— Problem details —
From the first line to the last, print the records exactly, leaving out the pictures.

◇ ◇ ◇

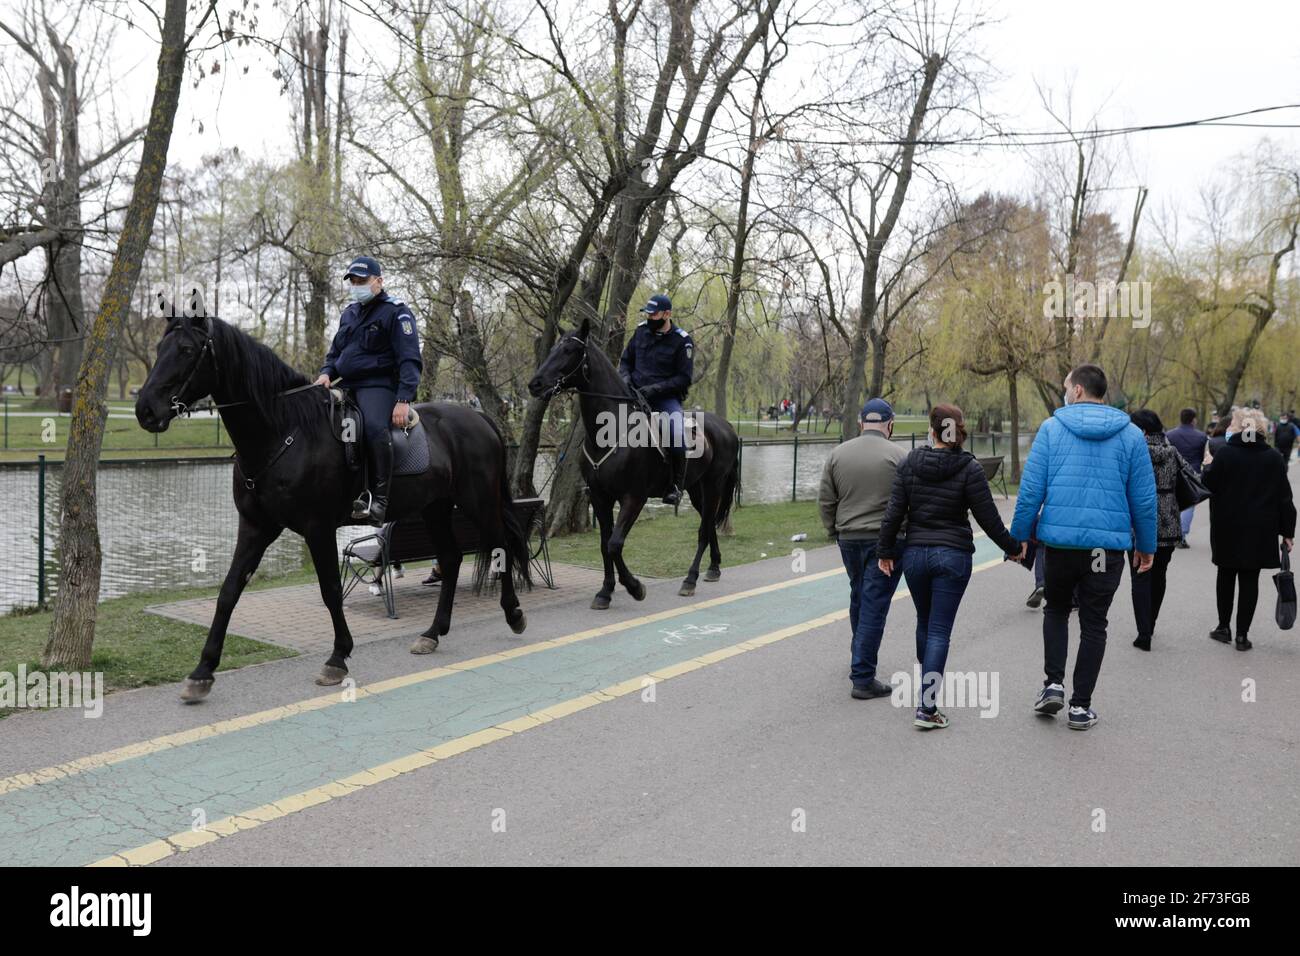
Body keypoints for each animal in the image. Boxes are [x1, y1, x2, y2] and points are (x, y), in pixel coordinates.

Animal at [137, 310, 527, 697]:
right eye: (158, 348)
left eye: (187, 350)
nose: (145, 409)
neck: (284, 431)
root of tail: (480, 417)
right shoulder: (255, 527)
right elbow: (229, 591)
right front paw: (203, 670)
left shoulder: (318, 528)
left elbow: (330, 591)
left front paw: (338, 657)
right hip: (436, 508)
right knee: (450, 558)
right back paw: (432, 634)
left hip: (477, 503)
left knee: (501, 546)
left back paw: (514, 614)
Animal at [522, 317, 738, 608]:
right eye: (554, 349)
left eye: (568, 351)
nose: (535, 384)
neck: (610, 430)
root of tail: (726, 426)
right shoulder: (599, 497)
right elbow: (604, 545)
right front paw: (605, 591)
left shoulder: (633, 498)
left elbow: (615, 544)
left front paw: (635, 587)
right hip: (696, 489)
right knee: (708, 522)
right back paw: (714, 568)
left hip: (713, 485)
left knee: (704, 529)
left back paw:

◇ ◇ ◇

— Result —
Body keypoints for each animal in the image. Boxes are [x1, y1, x2, y2] and points are (x, y), in pixel coordinates.

Animal at [137, 310, 527, 697]:
right eye: (158, 348)
left eye: (187, 350)
nose: (145, 409)
neck: (284, 431)
root of tail: (480, 417)
right shoulder: (255, 527)
right elbow: (229, 591)
right front paw: (203, 670)
left shoulder: (318, 528)
left elbow: (330, 591)
left front paw: (338, 657)
right hip: (436, 508)
right knee: (450, 558)
right back paw: (432, 634)
left hip: (477, 503)
left knee: (501, 546)
left back paw: (514, 614)
Animal at [522, 317, 738, 608]:
right eye: (554, 349)
left eye: (568, 351)
nose: (535, 384)
neck: (610, 430)
root of tail: (726, 426)
right shoulder: (599, 497)
right elbow: (604, 545)
right front paw: (605, 591)
left shoulder: (633, 498)
left elbow: (615, 544)
left front paw: (635, 587)
right hip: (696, 489)
right knee: (708, 522)
right back paw: (714, 568)
left hip: (713, 485)
left knee: (704, 529)
left back paw:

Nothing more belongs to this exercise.